Entlastung der Amtsgerichte
Reform des Zivilprozesses kann in Kraft treten

Streitfälle an Amtsgerichten sollen künftig gründlicher behandelt werden.

ddp BERLIN. Der Bundesrat billigte dazu am Freitag die Reform der Zivilprozessordnung (ZPO). Kernpunkte der unter der Federführung von Bundesjustizministerin Herta Däubler-Gmelin (SPD) entwickelten Reform sind die Entlastung der Amtsgerichte und die Einschränkung von Berufungen. Die Tätigkeit von Einzelrichtern soll erheblich ausgeweitet werden. Das Gesetz tritt am 1. Januar 2002 in Kraft. Ein Antrag Bayerns, den Vermittlungsausschuss anzurufen, fand keine Mehrheit. Der Justizminister des Freistaats, Manfred Weiß (CSU), kritisierte, das geplante Gesetz führe zu einer Zersplitterung des Justizwesens.

Dagegen nannte Däubler-Gmelin das Gesetz "einen ersten wirklich wichtigen Schritt in Richtung Modernisierung der Justiz". Künftig sollen auch Berufungsfälle einem Einzelrichter übertragen werden können. Landgerichte dürfen aussichtslos erscheinende Berufungen auch ohne mündliche Verhandlung zurückweisen. Richter sollen Streitigkeiten zudem verstärkt schlichten.

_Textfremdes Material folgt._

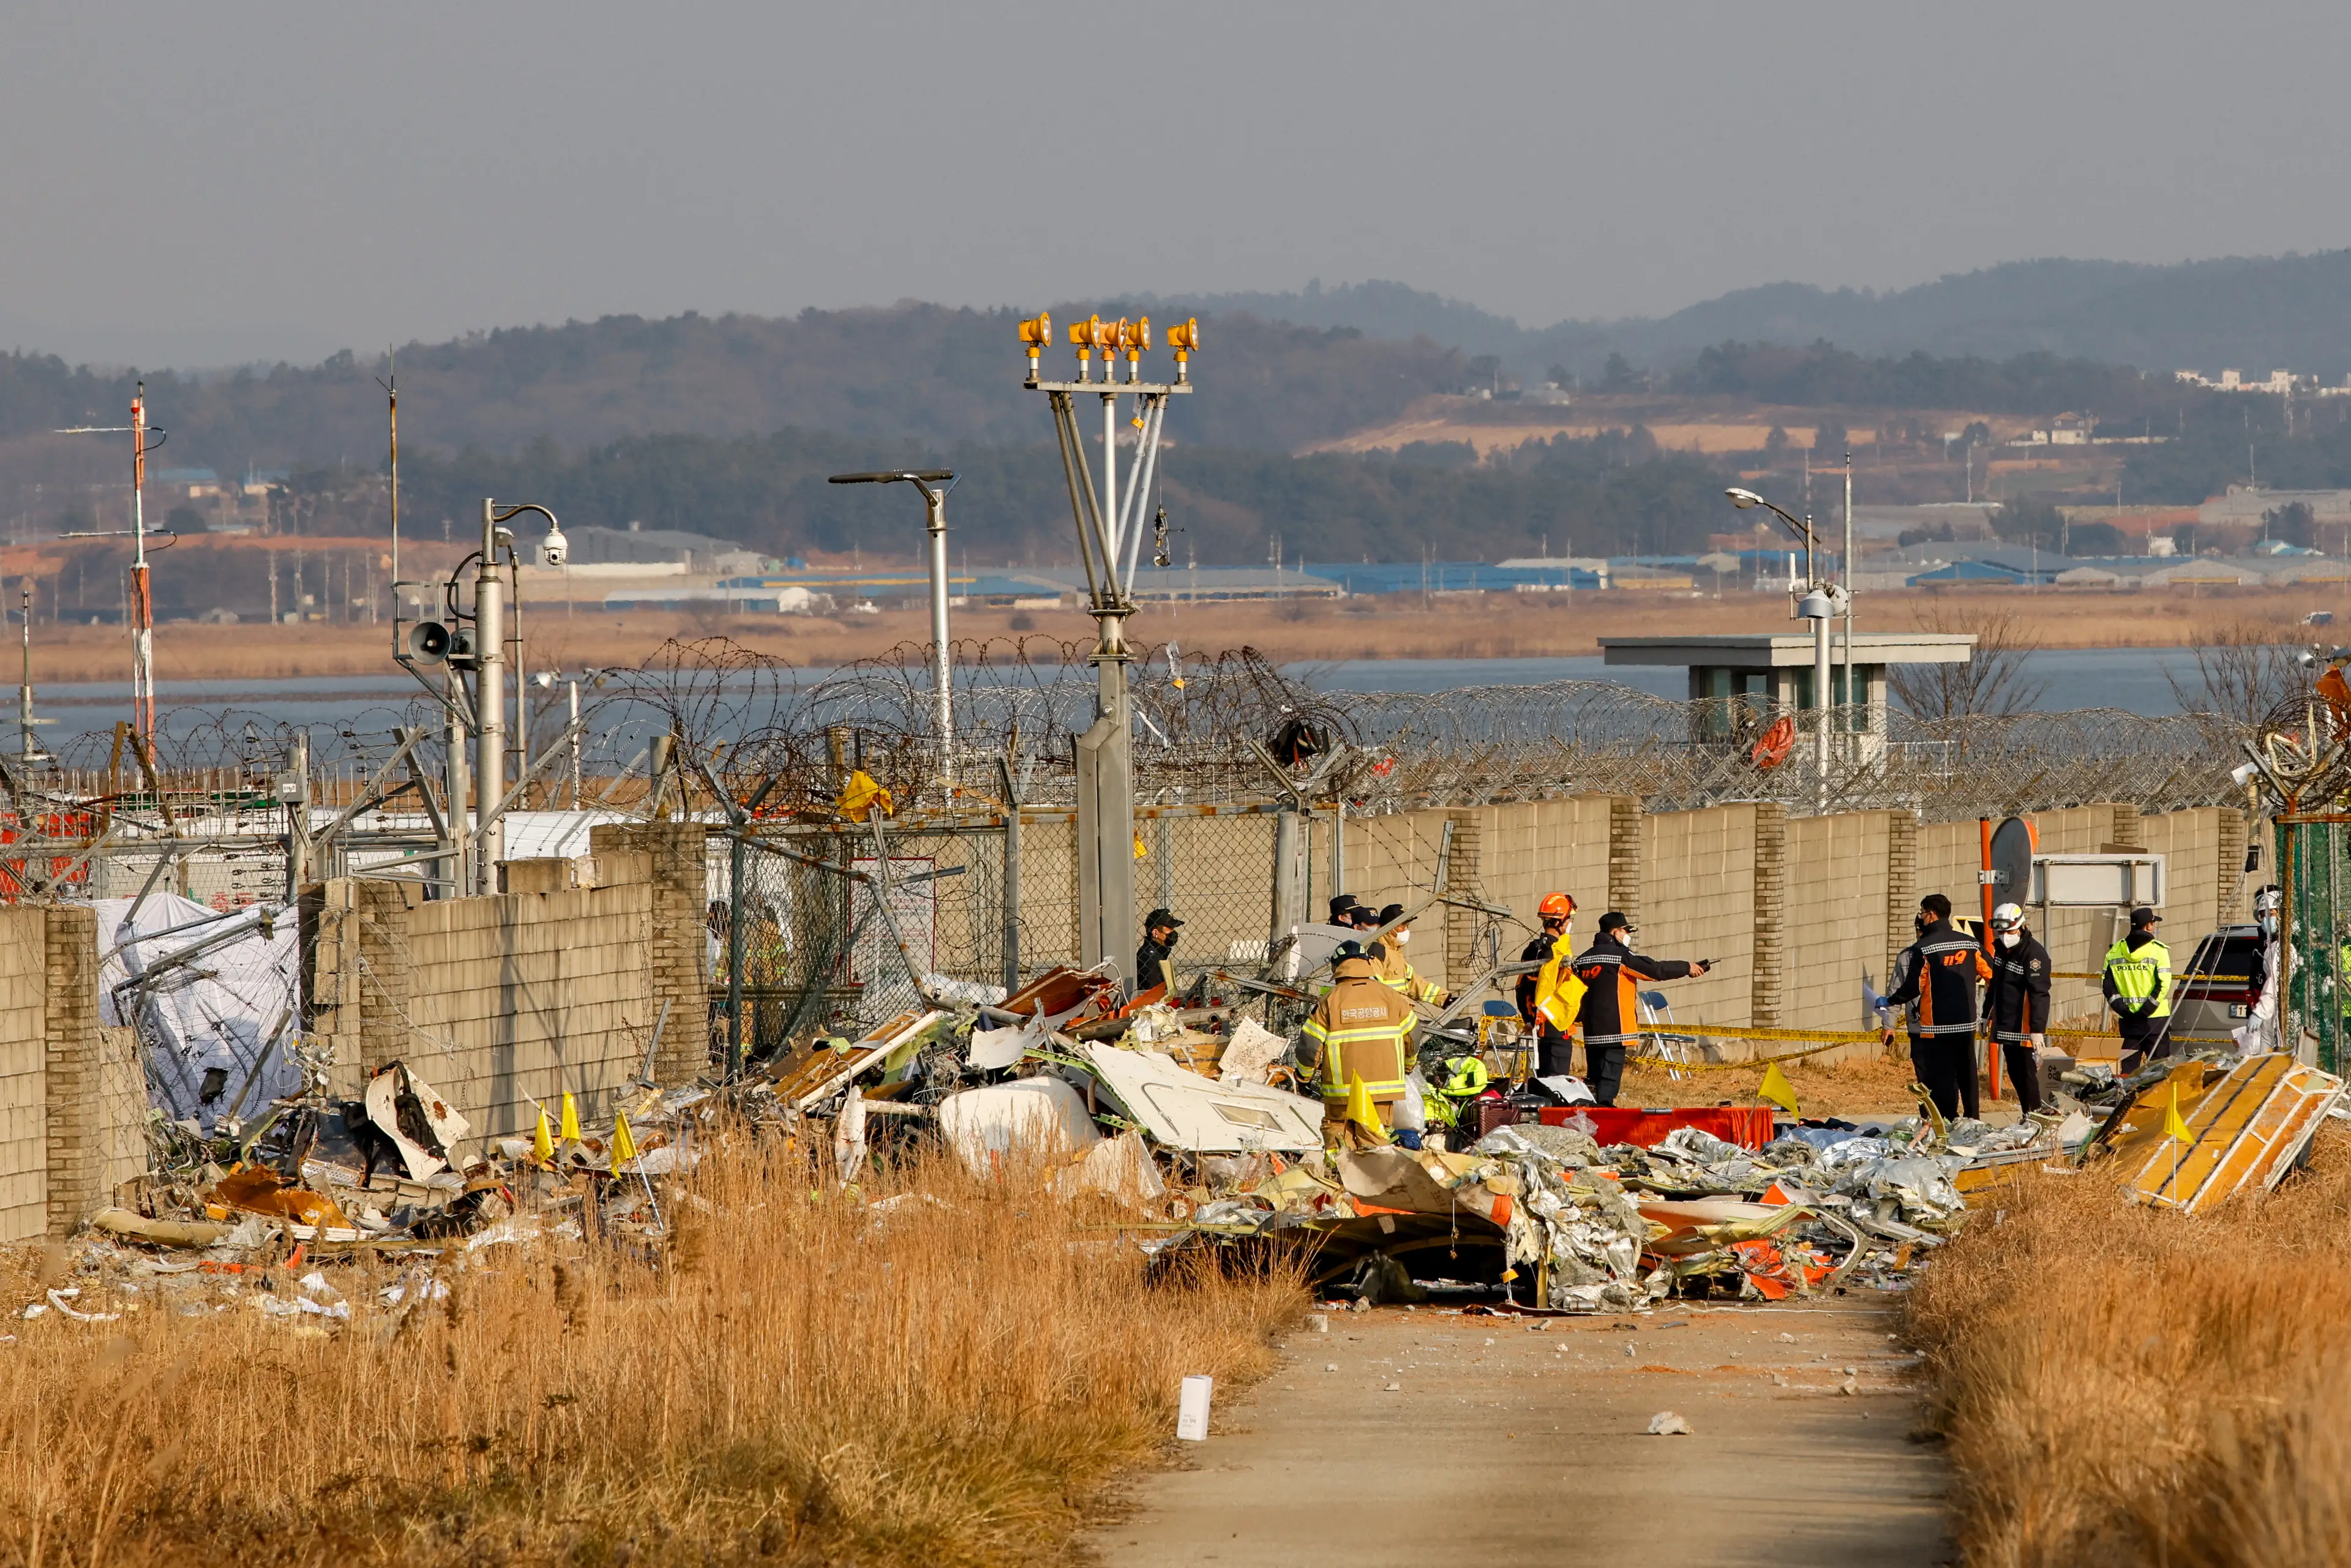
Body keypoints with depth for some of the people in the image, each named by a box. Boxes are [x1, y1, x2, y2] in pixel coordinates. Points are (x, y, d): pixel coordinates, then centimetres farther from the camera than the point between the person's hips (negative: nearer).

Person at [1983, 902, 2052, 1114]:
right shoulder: (2001, 948, 10)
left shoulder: (2034, 953, -17)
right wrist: (1987, 1015, 29)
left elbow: (2039, 994, -22)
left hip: (2025, 1030, -9)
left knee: (2027, 1077, -6)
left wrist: (2038, 1029, -28)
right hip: (2006, 1027, 9)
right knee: (2015, 1076, 12)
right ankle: (2028, 1116, 19)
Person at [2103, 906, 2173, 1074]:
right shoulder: (2158, 950, -7)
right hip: (2155, 1018, -3)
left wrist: (2121, 1008, -1)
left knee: (2129, 1067, 7)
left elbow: (2107, 985, 3)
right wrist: (2148, 1009, -12)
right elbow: (2163, 984, -15)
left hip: (2127, 1020, 3)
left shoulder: (2115, 952, 6)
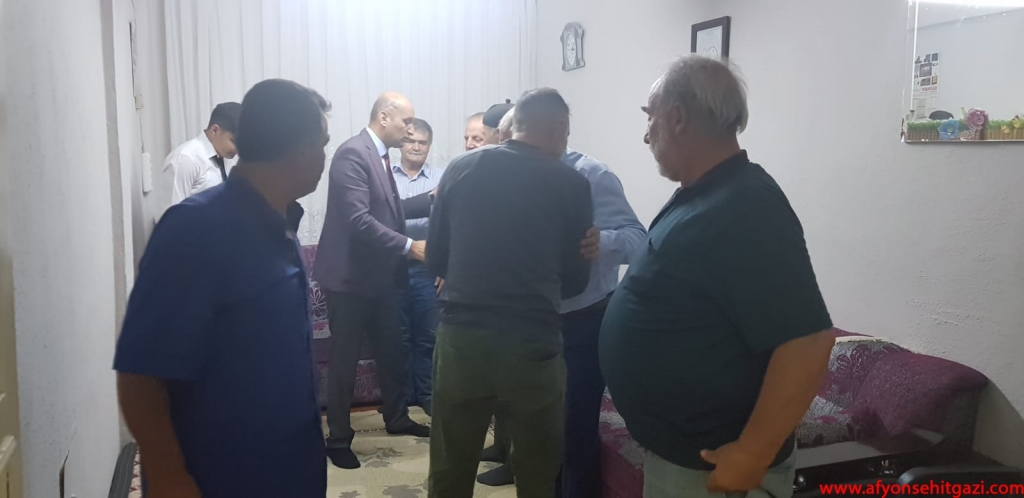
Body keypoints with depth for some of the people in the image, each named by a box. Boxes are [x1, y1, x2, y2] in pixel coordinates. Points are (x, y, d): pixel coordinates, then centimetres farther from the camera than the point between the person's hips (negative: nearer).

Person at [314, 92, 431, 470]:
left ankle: (396, 418, 36)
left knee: (392, 351, 18)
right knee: (344, 360, 3)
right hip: (349, 275, -9)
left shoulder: (379, 156, 11)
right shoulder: (352, 153, -18)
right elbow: (359, 219, -26)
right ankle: (338, 439, 17)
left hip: (379, 274, 9)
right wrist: (409, 246, -24)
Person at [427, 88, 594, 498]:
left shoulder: (461, 169, 3)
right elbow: (576, 279, 5)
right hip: (534, 344, -2)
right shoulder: (572, 185, -2)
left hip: (460, 338, 2)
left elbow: (435, 258, 9)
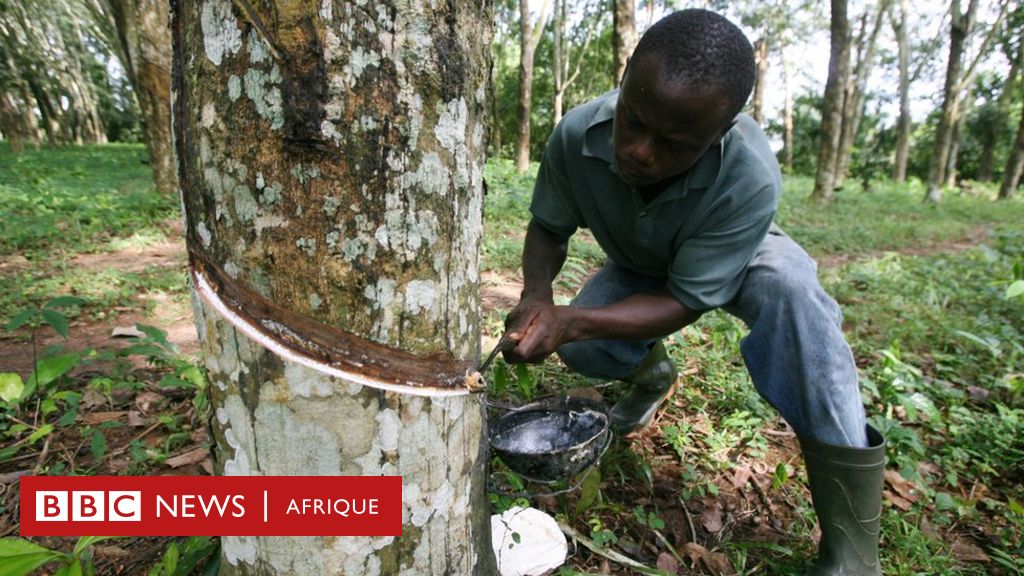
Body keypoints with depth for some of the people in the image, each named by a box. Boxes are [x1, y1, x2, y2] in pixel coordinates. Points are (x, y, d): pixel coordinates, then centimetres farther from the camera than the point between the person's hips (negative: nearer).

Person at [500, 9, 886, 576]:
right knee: (579, 350, -20)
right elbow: (549, 226, -15)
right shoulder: (577, 135, -30)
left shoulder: (750, 179, -38)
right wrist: (537, 295, -36)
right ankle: (652, 370, 21)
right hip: (637, 266, 4)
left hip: (732, 259, -3)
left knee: (790, 289, -36)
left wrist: (572, 322, -46)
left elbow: (686, 300, -33)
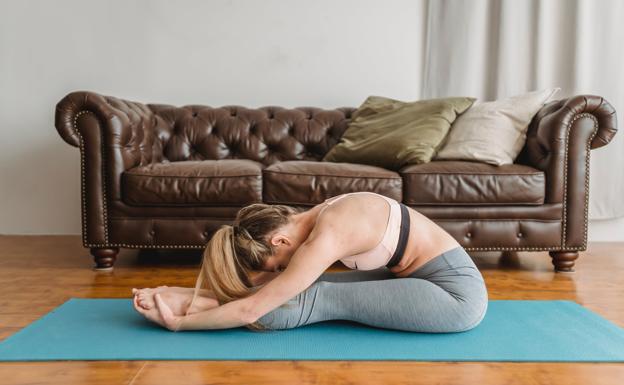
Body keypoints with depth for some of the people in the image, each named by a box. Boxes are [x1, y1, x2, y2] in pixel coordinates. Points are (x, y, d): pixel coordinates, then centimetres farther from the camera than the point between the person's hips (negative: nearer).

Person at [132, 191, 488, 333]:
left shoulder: (324, 238, -28)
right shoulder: (316, 220, -1)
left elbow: (252, 308, -25)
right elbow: (261, 287, 3)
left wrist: (179, 322, -15)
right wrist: (186, 294, -1)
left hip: (457, 291, -8)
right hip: (429, 277, 8)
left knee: (326, 298, -14)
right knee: (312, 287, -3)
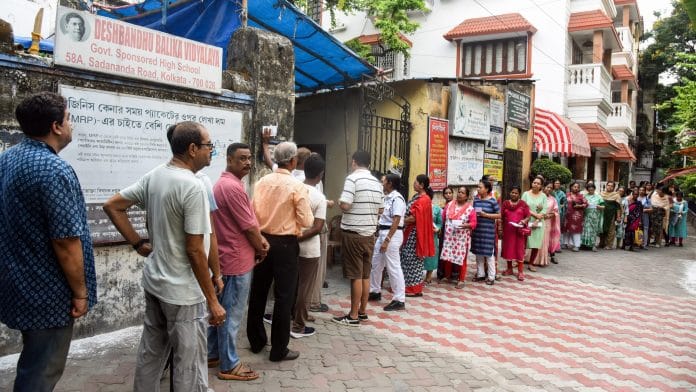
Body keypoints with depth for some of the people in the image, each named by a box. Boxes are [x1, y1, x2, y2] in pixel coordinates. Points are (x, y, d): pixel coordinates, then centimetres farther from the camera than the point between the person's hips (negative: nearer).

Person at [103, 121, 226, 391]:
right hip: (183, 292, -8)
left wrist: (139, 244, 9)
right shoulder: (193, 187, -22)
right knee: (189, 365, 6)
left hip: (153, 281, 9)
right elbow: (195, 251, -22)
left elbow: (112, 206, 9)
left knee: (150, 353, 22)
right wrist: (212, 300, -16)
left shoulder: (153, 176, 2)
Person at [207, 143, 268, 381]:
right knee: (232, 313, 0)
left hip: (225, 257, 11)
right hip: (237, 260, -11)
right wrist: (261, 249, -3)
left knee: (219, 309, 18)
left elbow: (248, 221, 16)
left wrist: (260, 239, 3)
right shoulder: (233, 187, -21)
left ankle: (212, 354, 30)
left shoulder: (224, 183, 13)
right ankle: (229, 366, 11)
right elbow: (248, 227, -19)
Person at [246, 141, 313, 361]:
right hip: (285, 244, -5)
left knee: (258, 291, 15)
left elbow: (253, 212, 6)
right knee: (284, 296, 3)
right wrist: (307, 214, 9)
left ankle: (256, 341, 29)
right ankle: (279, 350, 10)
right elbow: (307, 221, -11)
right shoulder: (297, 186, -13)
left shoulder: (261, 182, 2)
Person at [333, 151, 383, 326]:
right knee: (365, 275, 13)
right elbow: (379, 210, 14)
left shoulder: (352, 178, -12)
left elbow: (345, 205, -19)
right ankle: (362, 312, 22)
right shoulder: (377, 183, 9)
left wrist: (339, 201, 1)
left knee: (356, 276, -2)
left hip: (353, 233, -7)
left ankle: (353, 316, 4)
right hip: (370, 234, 7)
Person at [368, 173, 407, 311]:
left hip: (392, 234, -10)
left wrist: (387, 240, -24)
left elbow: (396, 222, -21)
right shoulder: (387, 198, 13)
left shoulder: (397, 199, -16)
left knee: (393, 267, -5)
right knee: (375, 263, 17)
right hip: (383, 233, 10)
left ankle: (399, 300, 2)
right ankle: (375, 291, 33)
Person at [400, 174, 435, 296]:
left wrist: (401, 221, -9)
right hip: (409, 232, 10)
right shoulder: (417, 197, 13)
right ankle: (408, 285, 22)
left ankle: (415, 289, 7)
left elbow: (414, 218, -21)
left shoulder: (423, 200, -18)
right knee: (407, 259, 13)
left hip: (415, 234, -10)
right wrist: (402, 220, 1)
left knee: (413, 260, -2)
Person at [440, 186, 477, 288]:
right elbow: (443, 217, 10)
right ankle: (447, 276, 26)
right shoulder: (449, 204, 6)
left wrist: (465, 225, -24)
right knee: (447, 256, 9)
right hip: (449, 236, 3)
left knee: (461, 258, 1)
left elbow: (473, 223, -8)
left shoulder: (470, 208, -5)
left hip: (462, 238, -3)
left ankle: (461, 280, 11)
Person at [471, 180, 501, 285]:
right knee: (478, 252, 11)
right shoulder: (476, 200, 7)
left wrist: (485, 215, -16)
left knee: (489, 252, 0)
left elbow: (499, 215, -7)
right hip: (477, 229, 5)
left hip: (488, 230, -5)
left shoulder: (492, 201, -8)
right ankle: (480, 274, 24)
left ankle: (491, 276, 9)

Däubler-Gmelin verwies darauf, dass Amtsrichter derzeit überlastet seien. Jeder von ihnen müsse sich pro Jahr mit 600 bis 700 Fällen befassen. Die Zahl der Verfahren an Landgerichten mache dagegen nicht einmal ein Drittel dessen aus. Mit der Reform werde deshalb im Sinne der Bürger vor allem angestrebt, die Eingangsgerichte auch personell zu stärken.

Der Entwurf war mehrfach nachgebessert worden, bis er Mitte Mai vom Bundestag verabschiedet worden war. Zu den Änderungen zählt vor allem der Verzicht darauf, Berufungs- und Beschwerdeverfahren grundsätzlich bei den Oberlandesgerichten zu konzentrieren. Stattdessen wird den Bundesländern mit einer bis 2007 befristeten Experimentierklausel frei gestellt, eine derartige Regelung nach eigenem Ermessen einzuführen und wissenschaftlich begutachten zu lassen.

Experimentier-Klausel

Hamburg und Niedersachsen kündigten bereits an, dass sie von dieser Experimentier-Klausel Gebrauch machen. Sachsen-Anhalt prüft diesen Schritt nach Worten seiner Justizministerin Christa Schubert (SPD) noch. Niedersachsen wollte allerdings regional begrenzt experimentieren. Im Jahr 2008 soll die Bundeseinheitlichkeit der ZPO wieder hergestellt sein. Im Unterschied zu einer früheren Entwurfsfassung sieht das Gesetz zudem vor, dass die Berufungsgerichte selbst entscheiden können, ob die Verhandlungen von einem Einzelrichter oder einem Dreier-Gremium geführt werden.

Sowohl Schubert als auch die Hamburger Justiz-Senatorin Lore Maria Peschel-Gutzeit (SPD) bedauerten die gravierenden Änderungen. In der ersten Fassung hätte die ZPO-Reform den Aufbau der Gerichtsbarkeit für die Bürger durchschaubarer gemacht, sagte Schubert. Peschel-Gutzeit unterstrich aber zugleich, die Reform führe dazu, dass der Rechtsschutz für Bürger gestärkt werde. Sie warf Bayern mangelnde Bereitschaft zur Mitwirkung an der Reform vor.